Beide Varianten werden identisch abgerechnet: Fünfeinhalb Stunden zu 60,00 USD ergeben 330,00 USD, unabhängig davon, ob Sie 05:30 eingegeben haben oder eine Start- und Endzeit, die eine Stunde auseinanderliegen. Die Uhrzeit-Version lohnt den zusätzlichen Eingabeaufwand nur dann, wenn die Zeiten selbst möglicherweise in Frage gestellt werden könnten.
Die Zeit auf eine Rechnung bringen
Das Speichern einer abrechnungsfähigen Tätigkeit führt nicht zu einer Belastung. Die Arbeit wird in die Liste der noch zu fakturierenden Posten aufgenommen, und erst durch die Erstellung der Rechnung wird sie zu Geld. Bis dahin werden die Stunden dem Kunden zugeordnet – mit Preisangabe und bereits zur Abrechnung bereit.

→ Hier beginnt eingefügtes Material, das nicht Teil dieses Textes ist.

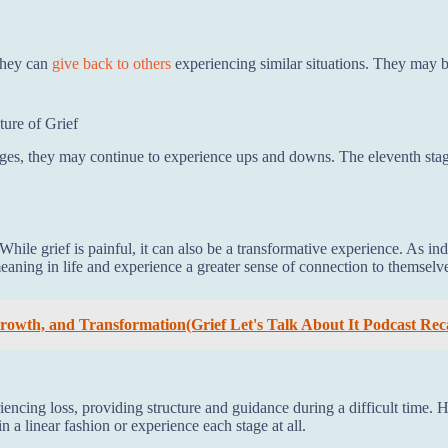
 they can
give back to others
experiencing similar situations. They may b
ure of Grief
ages, they may continue to experience ups and downs. The eleventh stag
hile grief is painful, it can also be a transformative experience. As in
ng in life and experience a greater sense of connection to themselve
 Growth, and Transformation(Grief Let's Talk About It Podcast Rec
iencing loss, providing structure and guidance during a difficult time. 
 a linear fashion or experience each stage at all.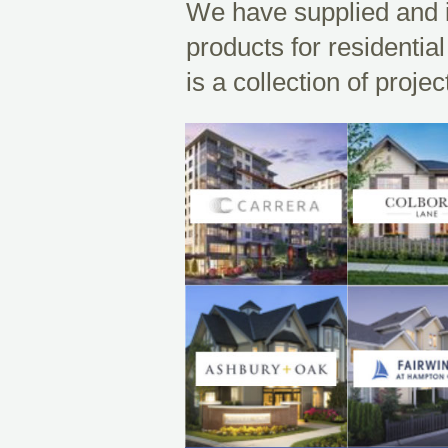
We have supplied and i
products for residenti
is a collection of proje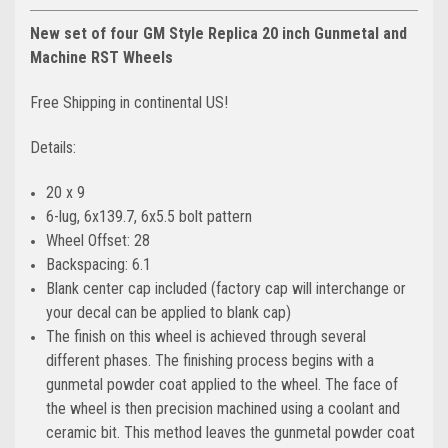
New set of four GM Style Replica 20 inch Gunmetal and
Machine RST Wheels
Free Shipping in continental US!
Details:
20 x 9
6-lug, 6x139.7, 6x5.5 bolt pattern
Wheel Offset: 28
Backspacing: 6.1
Blank center cap included (factory cap will interchange or
your decal can be applied to blank cap)
The finish on this wheel is achieved through several
different phases. The finishing process begins with a
gunmetal powder coat applied to the wheel. The face of
the wheel is then precision machined using a coolant and
ceramic bit. This method leaves the gunmetal powder coat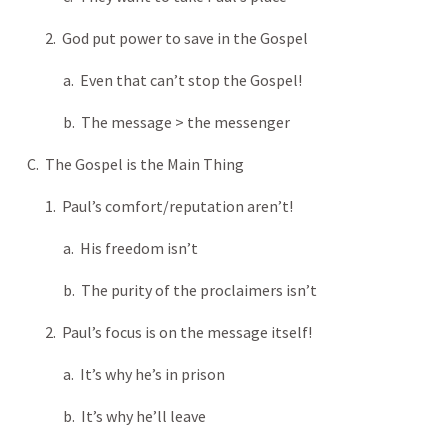
2. God put power to save in the Gospel
a. Even that can’t stop the Gospel!
b. The message > the messenger
C. The Gospel is the Main Thing
1. Paul’s comfort/reputation aren’t!
a. His freedom isn’t
b. The purity of the proclaimers isn’t
2. Paul’s focus is on the message itself!
a. It’s why he’s in prison
b. It’s why he’ll leave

Eine nicht abrechnungsfähige Tätigkeit wird niemals zu etwas Konkretem. Genau darin liegt der Sinn der Erfassung: Vier Stunden Fehlersuche an der Lüftungsanlage des Ballsaals sind es wert, erfasst zu werden, auch wenn niemand dafür bezahlt, und indem Sie das Feld „ Billable (per hour)“ leer lassen, bringen Sie dies zum Ausdruck.
Wie es weitergeht
Der Katalog hinter dem Dropdown-Menü „Service“ befindet sich unter „Produkte und Dienstleistungen“ und ist einen Blick wert, falls die Dienstleistung, für die Sie eine Stunde in Rechnung stellen möchten, noch nicht existiert: Nur Dienstleistungen können stundenweise abgerechnet werden. Der Kunde, dem Sie die Kosten in Rechnung stellen, stammt aus dem Bereich „Kunden“.
Ob Zeit überhaupt in Rechnung gestellt werden kann und ob die Person, die sie erfasst, den Stundensatz sieht, wird über zwei Schaltflächen auf dem Bildschirm „Zeit“ in den Buchhaltungseinstellungen geregelt.